Section 3008 of the Code requires each liability insurance policy to provide that notice given by or on behalf of the insured to any authorized agent of the insurer within this State, with particulars


sufficient to identify the insured, must be considered notice to the insurer. The bill would add, “regardless of whether the policy contains a provision to the contrary”.

 

Section 3008 also requires each liability insurance policy to provide that failure to give any notice required to be given by the policy within the time specified in it does not invalidate any claim made by the insured if it is shown that giving notice within the prescribed time was not reasonably possible and that notice was given as soon as was reasonably possible. Under the bill, failure to give notice would not invalidate a claim made under these circumstances, but a policy would not have to contain such a provision.

 

The bill specifies that these amendments to Section 3008 would not affect the Michigan Supreme Court’s 1984 holding in Stine v Continental Casualty Co. (419 Mich 89). (The issue in that case was whether, under a professional liability policy, the insurer was required to defend the insured in a malpractice action brought after the policy expired for claims that arose during the period of the policy.
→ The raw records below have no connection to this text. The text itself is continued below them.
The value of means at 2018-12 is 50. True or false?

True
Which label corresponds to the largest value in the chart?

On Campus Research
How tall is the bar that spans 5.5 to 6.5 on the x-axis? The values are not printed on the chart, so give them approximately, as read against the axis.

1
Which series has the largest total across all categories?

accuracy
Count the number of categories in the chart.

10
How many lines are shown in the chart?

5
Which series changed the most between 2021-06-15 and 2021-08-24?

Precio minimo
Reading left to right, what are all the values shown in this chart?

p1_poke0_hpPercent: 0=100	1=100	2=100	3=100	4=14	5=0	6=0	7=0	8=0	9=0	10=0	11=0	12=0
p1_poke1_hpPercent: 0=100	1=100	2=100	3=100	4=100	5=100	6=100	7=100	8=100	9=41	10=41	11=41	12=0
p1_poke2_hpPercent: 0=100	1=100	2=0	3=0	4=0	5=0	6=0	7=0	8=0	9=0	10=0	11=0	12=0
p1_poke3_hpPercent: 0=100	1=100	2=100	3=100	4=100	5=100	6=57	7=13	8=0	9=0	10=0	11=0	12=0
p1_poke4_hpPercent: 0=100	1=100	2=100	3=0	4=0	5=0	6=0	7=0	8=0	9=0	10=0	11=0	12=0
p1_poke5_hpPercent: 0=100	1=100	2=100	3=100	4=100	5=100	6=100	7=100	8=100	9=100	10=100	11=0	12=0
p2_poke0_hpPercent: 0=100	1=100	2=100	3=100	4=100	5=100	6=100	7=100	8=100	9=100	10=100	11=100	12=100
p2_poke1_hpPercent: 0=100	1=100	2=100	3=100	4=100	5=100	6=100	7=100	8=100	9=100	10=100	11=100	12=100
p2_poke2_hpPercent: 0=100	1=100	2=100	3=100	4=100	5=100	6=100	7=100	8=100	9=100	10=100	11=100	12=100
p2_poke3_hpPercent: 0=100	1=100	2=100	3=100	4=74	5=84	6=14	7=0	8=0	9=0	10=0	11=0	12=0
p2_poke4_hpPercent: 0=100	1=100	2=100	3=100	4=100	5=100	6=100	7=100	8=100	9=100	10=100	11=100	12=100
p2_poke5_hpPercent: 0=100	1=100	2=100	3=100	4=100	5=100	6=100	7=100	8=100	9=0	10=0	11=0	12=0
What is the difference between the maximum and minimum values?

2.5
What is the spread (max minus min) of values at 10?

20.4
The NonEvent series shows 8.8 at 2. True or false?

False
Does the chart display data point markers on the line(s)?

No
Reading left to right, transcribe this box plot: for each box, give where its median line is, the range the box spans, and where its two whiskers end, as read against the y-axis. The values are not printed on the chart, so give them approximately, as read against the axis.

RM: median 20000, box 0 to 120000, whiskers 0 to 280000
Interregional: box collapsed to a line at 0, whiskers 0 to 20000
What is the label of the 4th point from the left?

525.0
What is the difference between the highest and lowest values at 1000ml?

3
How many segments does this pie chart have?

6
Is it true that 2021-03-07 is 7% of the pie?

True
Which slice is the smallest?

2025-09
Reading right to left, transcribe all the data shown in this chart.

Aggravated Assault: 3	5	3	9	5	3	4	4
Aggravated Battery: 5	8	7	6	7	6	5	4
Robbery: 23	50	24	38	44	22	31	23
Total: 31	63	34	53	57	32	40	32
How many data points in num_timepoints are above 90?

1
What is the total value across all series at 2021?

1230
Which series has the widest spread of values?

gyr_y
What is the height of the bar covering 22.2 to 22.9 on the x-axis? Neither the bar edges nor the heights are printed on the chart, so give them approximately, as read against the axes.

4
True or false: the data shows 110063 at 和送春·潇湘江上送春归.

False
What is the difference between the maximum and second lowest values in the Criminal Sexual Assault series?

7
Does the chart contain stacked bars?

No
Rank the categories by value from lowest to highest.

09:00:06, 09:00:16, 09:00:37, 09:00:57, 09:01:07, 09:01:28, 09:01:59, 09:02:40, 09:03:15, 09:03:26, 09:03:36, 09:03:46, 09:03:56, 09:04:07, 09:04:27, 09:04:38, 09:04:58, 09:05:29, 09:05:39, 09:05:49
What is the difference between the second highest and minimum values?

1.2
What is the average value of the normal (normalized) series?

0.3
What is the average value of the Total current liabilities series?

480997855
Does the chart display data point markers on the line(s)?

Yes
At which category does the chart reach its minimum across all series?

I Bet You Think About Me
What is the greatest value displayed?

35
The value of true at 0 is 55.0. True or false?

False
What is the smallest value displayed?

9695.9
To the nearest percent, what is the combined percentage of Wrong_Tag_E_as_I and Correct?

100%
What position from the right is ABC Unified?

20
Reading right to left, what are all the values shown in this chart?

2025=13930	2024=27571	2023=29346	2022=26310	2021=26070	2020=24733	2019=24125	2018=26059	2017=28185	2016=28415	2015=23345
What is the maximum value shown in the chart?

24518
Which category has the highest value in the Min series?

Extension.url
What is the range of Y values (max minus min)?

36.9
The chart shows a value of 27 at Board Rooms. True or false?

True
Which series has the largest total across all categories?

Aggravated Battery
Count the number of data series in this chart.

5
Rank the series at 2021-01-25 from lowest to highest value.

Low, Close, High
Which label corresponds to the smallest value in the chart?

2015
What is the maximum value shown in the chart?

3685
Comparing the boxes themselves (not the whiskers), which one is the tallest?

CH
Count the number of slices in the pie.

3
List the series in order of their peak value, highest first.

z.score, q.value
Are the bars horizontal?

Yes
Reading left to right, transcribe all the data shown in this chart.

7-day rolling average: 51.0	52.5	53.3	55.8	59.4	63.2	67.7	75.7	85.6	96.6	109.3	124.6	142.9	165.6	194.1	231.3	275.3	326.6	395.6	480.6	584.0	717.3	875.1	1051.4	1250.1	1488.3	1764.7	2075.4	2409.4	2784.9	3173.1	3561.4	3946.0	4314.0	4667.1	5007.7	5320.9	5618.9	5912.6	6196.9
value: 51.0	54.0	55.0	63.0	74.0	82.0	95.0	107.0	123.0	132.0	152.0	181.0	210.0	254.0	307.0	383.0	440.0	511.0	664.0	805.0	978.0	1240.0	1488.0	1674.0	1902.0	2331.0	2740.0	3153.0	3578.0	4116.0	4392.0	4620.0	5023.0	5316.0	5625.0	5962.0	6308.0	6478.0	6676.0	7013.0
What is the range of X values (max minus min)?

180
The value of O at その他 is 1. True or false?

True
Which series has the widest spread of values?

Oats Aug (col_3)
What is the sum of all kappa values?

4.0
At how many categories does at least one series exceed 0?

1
The Supreme Court held that indemnity was not available under such a “claims made” policy; that Section 3008 did not apply to the policy in this case because the defense was not based on the policy’s notice provisions; and that claims made policies are not void for public policy reasons.)

 

Rules

 

The Code requires the Commissioner to promulgate reasonable rules and statistical plans, reasonably adapted to each of the rating systems on file with the Commissioner, which must be used by property and casualty insurers in recording and reporting their loss and countrywide expense experience. The bill would permit, rather than require, the Commissioner to promulgate these rules and plans.

 

MCL 500.150 et al.

 

Legislative Analyst: S. Margules

 

FISCAL IMPACT

 

This bill provides for a number of changes to current practice. First, it would allow a complainant to serve a summons on any company directly as opposed to the current practice of serving the Commissioner. This change would reduce the number of summonses served on the


Commission and therefore would reduce the amount of revenue for the Department of Consumer and Industry Services as each complainant is charged a $5 service fee. This change should have no real fiscal impact on the Department as this fee was established to cover the administrative costs associated with the processing, mailing, and tracking of these summonses.

 

Second, the bill would eliminate the compiling, copying, and mailing of the second report detailing the state of competition in the commercial liability insurance market, and the second report detailing the state of competition in the workers’ compensation insurance market. Only one report would be issued annually for each topic. The elimination of this second report would save the Department approximately $1,000 annually ($500 per report) by reducing its printing and mailing costs.

 

Finally this bill would eliminate the report by the Commissioner detailing the insurance issues and all receivership activities of the Commission. The estimated cost for publishing the report is $50,000, which is billed back to those companies in receivership. By eliminating this reporting requirements, the bill would reduce the charges billed to these companies and the administrative responsibilities of the Department.

 

Fiscal Analyst: M. Tyszkiewicz

 

 

 

 

 

 

 

 

 

 

 

 

 

 

 

 

 

 

 

 

S9596\S1163SA

 

This analysis was prepared by nonpartisan Senate staff for use by the Senate in its deliberations and does not constitute an official statement of legislative intent.